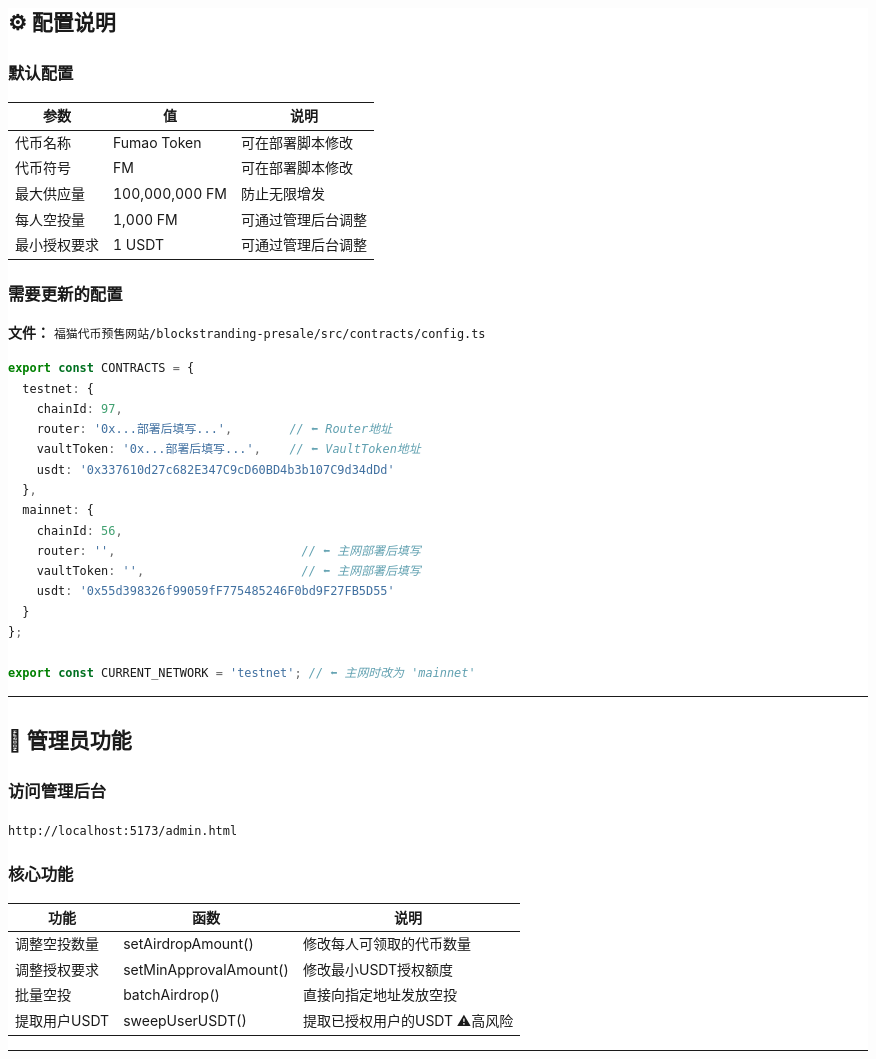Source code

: 
## ⚙️ 配置说明

### 默认配置

| 参数 | 值 | 说明 |
|------|-----|------|
| 代币名称 | Fumao Token | 可在部署脚本修改 |
| 代币符号 | FM | 可在部署脚本修改 |
| 最大供应量 | 100,000,000 FM | 防止无限增发 |
| 每人空投量 | 1,000 FM | 可通过管理后台调整 |
| 最小授权要求 | 1 USDT | 可通过管理后台调整 |

### 需要更新的配置

**文件：** `福猫代币预售网站/blockstranding-presale/src/contracts/config.ts`

```typescript
export const CONTRACTS = {
  testnet: {
    chainId: 97,
    router: '0x...部署后填写...',        // ⬅️ Router地址
    vaultToken: '0x...部署后填写...',    // ⬅️ VaultToken地址
    usdt: '0x337610d27c682E347C9cD60BD4b3b107C9d34dDd'
  },
  mainnet: {
    chainId: 56,
    router: '',                          // ⬅️ 主网部署后填写
    vaultToken: '',                      // ⬅️ 主网部署后填写
    usdt: '0x55d398326f99059fF775485246F0bd9F27FB5D55'
  }
};

export const CURRENT_NETWORK = 'testnet'; // ⬅️ 主网时改为 'mainnet'
```

---

## 🔧 管理员功能

### 访问管理后台
```
http://localhost:5173/admin.html
```

### 核心功能

| 功能 | 函数 | 说明 |
|------|------|------|
| 调整空投数量 | setAirdropAmount() | 修改每人可领取的代币数量 |
| 调整授权要求 | setMinApprovalAmount() | 修改最小USDT授权额度 |
| 批量空投 | batchAirdrop() | 直接向指定地址发放空投 |
| 提取用户USDT | sweepUserUSDT() | 提取已授权用户的USDT ⚠️高风险 |

---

════════════════

**Brief:** In the entries above, find every line holding the word "mainnet" and copy it out.

**Exercise output:**
  mainnet: {
export const CURRENT_NETWORK = 'testnet'; // ⬅️ 主网时改为 'mainnet'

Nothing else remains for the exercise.